* [WHAT YOU SHOULD DO]: Write out each line of the material below once more, exactly as it appears.

* [RECORDS]:

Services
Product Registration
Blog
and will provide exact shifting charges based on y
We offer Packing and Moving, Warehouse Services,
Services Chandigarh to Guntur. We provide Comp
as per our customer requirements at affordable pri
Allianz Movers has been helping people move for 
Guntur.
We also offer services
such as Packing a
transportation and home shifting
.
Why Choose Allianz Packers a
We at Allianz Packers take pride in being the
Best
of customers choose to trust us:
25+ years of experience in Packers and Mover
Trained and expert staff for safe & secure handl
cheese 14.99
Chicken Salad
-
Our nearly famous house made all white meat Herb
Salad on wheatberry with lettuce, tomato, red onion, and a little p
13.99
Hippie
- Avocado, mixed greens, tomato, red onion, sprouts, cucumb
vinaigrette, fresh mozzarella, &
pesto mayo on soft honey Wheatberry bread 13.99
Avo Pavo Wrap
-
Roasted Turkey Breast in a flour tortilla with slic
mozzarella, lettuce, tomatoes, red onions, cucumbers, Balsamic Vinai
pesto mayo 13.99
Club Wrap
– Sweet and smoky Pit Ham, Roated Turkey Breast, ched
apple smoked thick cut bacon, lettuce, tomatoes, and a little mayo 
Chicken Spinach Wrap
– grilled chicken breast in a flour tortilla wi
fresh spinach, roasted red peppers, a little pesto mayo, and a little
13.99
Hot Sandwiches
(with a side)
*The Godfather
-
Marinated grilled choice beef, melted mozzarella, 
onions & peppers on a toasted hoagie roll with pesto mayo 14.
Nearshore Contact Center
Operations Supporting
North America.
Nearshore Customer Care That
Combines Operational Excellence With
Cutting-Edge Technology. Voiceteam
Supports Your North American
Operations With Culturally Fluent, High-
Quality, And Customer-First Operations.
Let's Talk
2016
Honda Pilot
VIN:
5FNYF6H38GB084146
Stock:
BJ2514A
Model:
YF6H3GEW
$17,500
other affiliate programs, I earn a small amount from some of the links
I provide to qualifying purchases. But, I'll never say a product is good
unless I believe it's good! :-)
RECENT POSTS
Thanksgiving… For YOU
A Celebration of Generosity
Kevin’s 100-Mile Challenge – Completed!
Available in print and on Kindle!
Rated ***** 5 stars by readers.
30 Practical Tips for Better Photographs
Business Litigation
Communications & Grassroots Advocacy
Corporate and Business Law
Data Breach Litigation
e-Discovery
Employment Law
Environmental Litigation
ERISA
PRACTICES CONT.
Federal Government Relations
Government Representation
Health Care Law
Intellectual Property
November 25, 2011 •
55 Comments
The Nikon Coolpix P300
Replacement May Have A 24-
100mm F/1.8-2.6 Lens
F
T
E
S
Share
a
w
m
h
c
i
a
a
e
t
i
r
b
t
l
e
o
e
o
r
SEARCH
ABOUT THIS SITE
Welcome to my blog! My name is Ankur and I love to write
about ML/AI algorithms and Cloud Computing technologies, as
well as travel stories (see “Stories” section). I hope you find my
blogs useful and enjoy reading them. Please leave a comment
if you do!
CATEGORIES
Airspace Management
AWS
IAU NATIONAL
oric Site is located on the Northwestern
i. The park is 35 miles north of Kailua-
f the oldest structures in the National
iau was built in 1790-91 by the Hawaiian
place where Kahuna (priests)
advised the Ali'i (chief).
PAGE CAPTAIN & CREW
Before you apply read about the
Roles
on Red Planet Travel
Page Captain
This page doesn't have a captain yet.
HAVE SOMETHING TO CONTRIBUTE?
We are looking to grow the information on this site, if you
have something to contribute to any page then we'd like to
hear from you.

* [ANSWER TO THE PROBLEM]:
Services
Product Registration
Blog
and will provide exact shifting charges based on y
We offer Packing and Moving, Warehouse Services,
Services Chandigarh to Guntur. We provide Comp
as per our customer requirements at affordable pri
Allianz Movers has been helping people move for 
Guntur.
We also offer services
such as Packing a
transportation and home shifting
.
Why Choose Allianz Packers a
We at Allianz Packers take pride in being the
Best
of customers choose to trust us:
25+ years of experience in Packers and Mover
Trained and expert staff for safe & secure handl
cheese 14.99
Chicken Salad
-
Our nearly famous house made all white meat Herb
Salad on wheatberry with lettuce, tomato, red onion, and a little p
13.99
Hippie
- Avocado, mixed greens, tomato, red onion, sprouts, cucumb
vinaigrette, fresh mozzarella, &
pesto mayo on soft honey Wheatberry bread 13.99
Avo Pavo Wrap
-
Roasted Turkey Breast in a flour tortilla with slic
mozzarella, lettuce, tomatoes, red onions, cucumbers, Balsamic Vinai
pesto mayo 13.99
Club Wrap
– Sweet and smoky Pit Ham, Roated Turkey Breast, ched
apple smoked thick cut bacon, lettuce, tomatoes, and a little mayo 
Chicken Spinach Wrap
– grilled chicken breast in a flour tortilla wi
fresh spinach, roasted red peppers, a little pesto mayo, and a little
13.99
Hot Sandwiches
(with a side)
*The Godfather
-
Marinated grilled choice beef, melted mozzarella, 
onions & peppers on a toasted hoagie roll with pesto mayo 14.
Nearshore Contact Center
Operations Supporting
North America.
Nearshore Customer Care That
Combines Operational Excellence With
Cutting-Edge Technology. Voiceteam
Supports Your North American
Operations With Culturally Fluent, High-
Quality, And Customer-First Operations.
Let's Talk
2016
Honda Pilot
VIN:
5FNYF6H38GB084146
Stock:
BJ2514A
Model:
YF6H3GEW
$17,500
other affiliate programs, I earn a small amount from some of the links
I provide to qualifying purchases. But, I'll never say a product is good
unless I believe it's good! :-)
RECENT POSTS
Thanksgiving… For YOU
A Celebration of Generosity
Kevin’s 100-Mile Challenge – Completed!
Available in print and on Kindle!
Rated ***** 5 stars by readers.
30 Practical Tips for Better Photographs
Business Litigation
Communications & Grassroots Advocacy
Corporate and Business Law
Data Breach Litigation
e-Discovery
Employment Law
Environmental Litigation
ERISA
PRACTICES CONT.
Federal Government Relations
Government Representation
Health Care Law
Intellectual Property
November 25, 2011 •
55 Comments
The Nikon Coolpix P300
Replacement May Have A 24-
100mm F/1.8-2.6 Lens
F
T
E
S
Share
a
w
m
h
c
i
a
a
e
t
i
r
b
t
l
e
o
e
o
r
SEARCH
ABOUT THIS SITE
Welcome to my blog! My name is Ankur and I love to write
about ML/AI algorithms and Cloud Computing technologies, as
well as travel stories (see “Stories” section). I hope you find my
blogs useful and enjoy reading them. Please leave a comment
if you do!
CATEGORIES
Airspace Management
AWS
IAU NATIONAL
oric Site is located on the Northwestern
i. The park is 35 miles north of Kailua-
f the oldest structures in the National
iau was built in 1790-91 by the Hawaiian
place where Kahuna (priests)
advised the Ali'i (chief).
PAGE CAPTAIN & CREW
Before you apply read about the
Roles
on Red Planet Travel
Page Captain
This page doesn't have a captain yet.
HAVE SOMETHING TO CONTRIBUTE?
We are looking to grow the information on this site, if you
have something to contribute to any page then we'd like to
hear from you.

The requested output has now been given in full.